Is it more difficult for women to be radiologists than men?
No, I think medicine is a pretty equal profession for both. I don’t think medicine itself makes differences; it is society and perhaps even nature. It is women who commit to the family, who make that extra time and, to do this, they must prioritise, compromise, juggle and eventually decide which the best path is for them. Again, my personal experience is probably very different from that of most women. I had my son late, at 41. My career was already established and, because I’m Head of Department, I can organise my working day without having to ask my boss’s permission. That’s not something someone 10 years more junior could do. I can arrange to leave early and work at home, so that when my son comes home from school we have time together. However, I’m often at the hospital at weekends, much to my son’s displeasure! If I employed someone to look after him, I could organise my day differently but that’s not what I want.

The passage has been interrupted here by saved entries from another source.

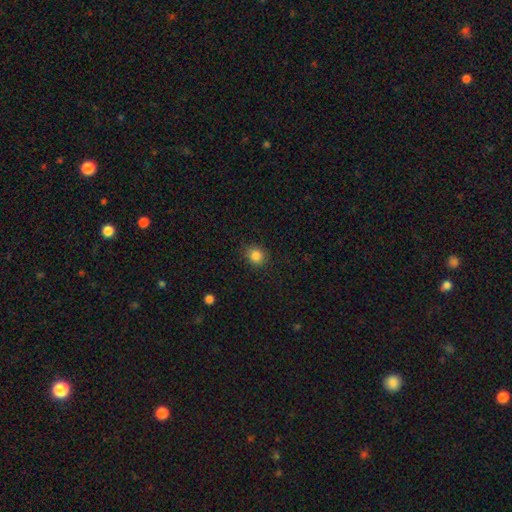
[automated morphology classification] smooth 84%, star or artifact 11%, featured or disk 5%. Down the decision tree: how rounded — round (78%); merging — none (85%).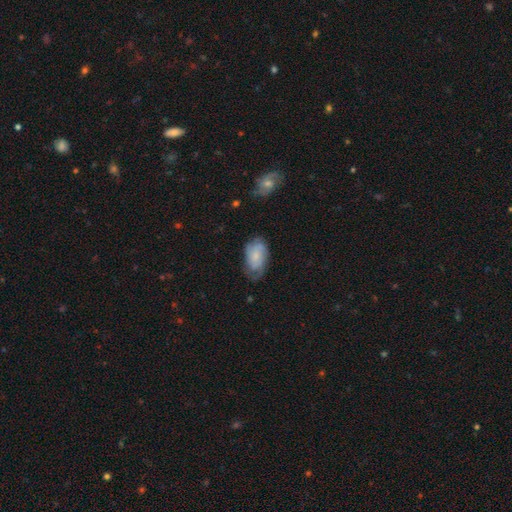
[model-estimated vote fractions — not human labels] A smooth galaxy with no disk features (49%). Merging: none (59%).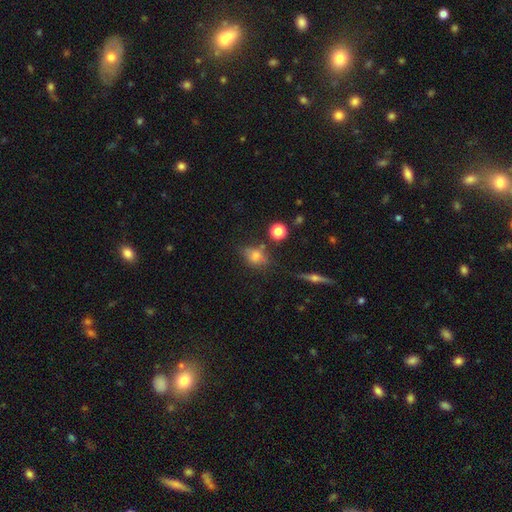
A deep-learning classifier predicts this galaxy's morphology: A smooth galaxy with no disk features (65%) that is in between round and cigar-shaped (56%).

Vote fractions:
- Smooth or featured? smooth: 65% / featured or disk: 20% / star or artifact: 16%
- How rounded? in between: 56% / round: 41% / cigar-shaped: 4%
- Merging? none: 65% / minor disturbance: 20% / merger: 9% / major disturbance: 6%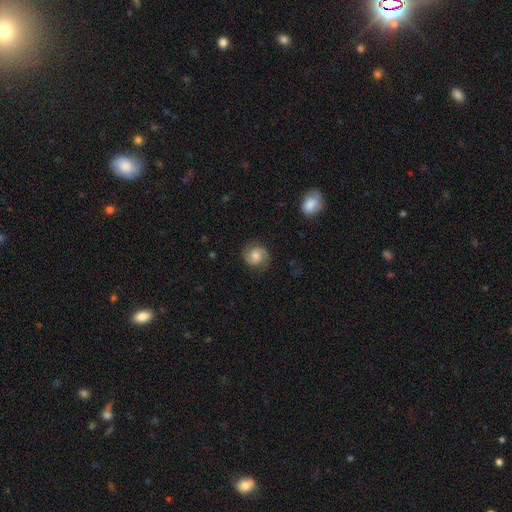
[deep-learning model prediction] This appears to be a featured or disk galaxy (60%) with no bar (54%), 2 (91%) medium (50%) spiral arms (94%) and a moderate central bulge (48%). Merging: none (83%).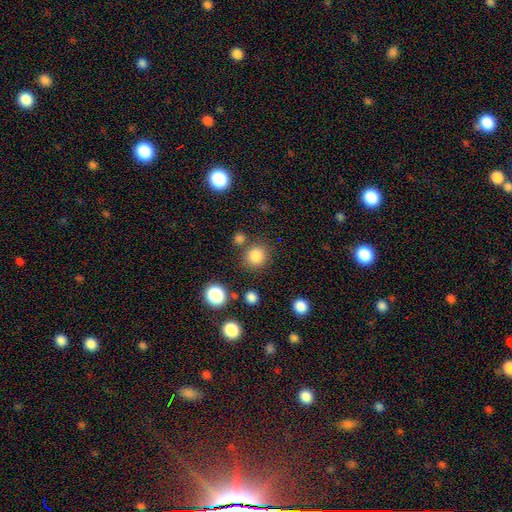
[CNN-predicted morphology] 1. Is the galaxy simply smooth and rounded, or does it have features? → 83% smooth, 13% star or artifact, 5% featured or disk.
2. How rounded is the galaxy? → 91% round, 8% in between, 1% cigar-shaped.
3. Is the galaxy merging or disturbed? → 80% none, 9% minor disturbance, 8% merger, 4% major disturbance.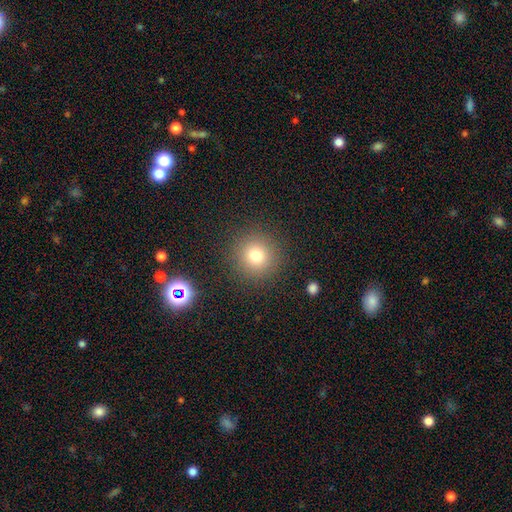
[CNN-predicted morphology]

The same goes for choosing radiology; if you love it you should do it. As a specialty there are plenty of options. The hospital career path is probably the most challenging to balance with a family but, in a private radiology centre, a woman can happily work part time, fitting her professional life around her family.
What advice would you offer women in medicine or, specifically, radiology?
Women, particularly those in senior positions, have to impose some rules. Although we are just as efficient as men (if not more so) our time is more limited. So, if a half-hour meeting is scheduled for mid-day, it starts at mid-day; if people turn up at 12.15, it becomes a 15 minute meeting. Obviously, over time, I’ve become very diplomatic in the way I say this, but it is important. The time we have for work has to be used effectively. Women must be efficient and flexible with the time at their disposal and our male colleagues must learn to understand and respect this. We are not only doctors but also have other important commitments: husbands and children.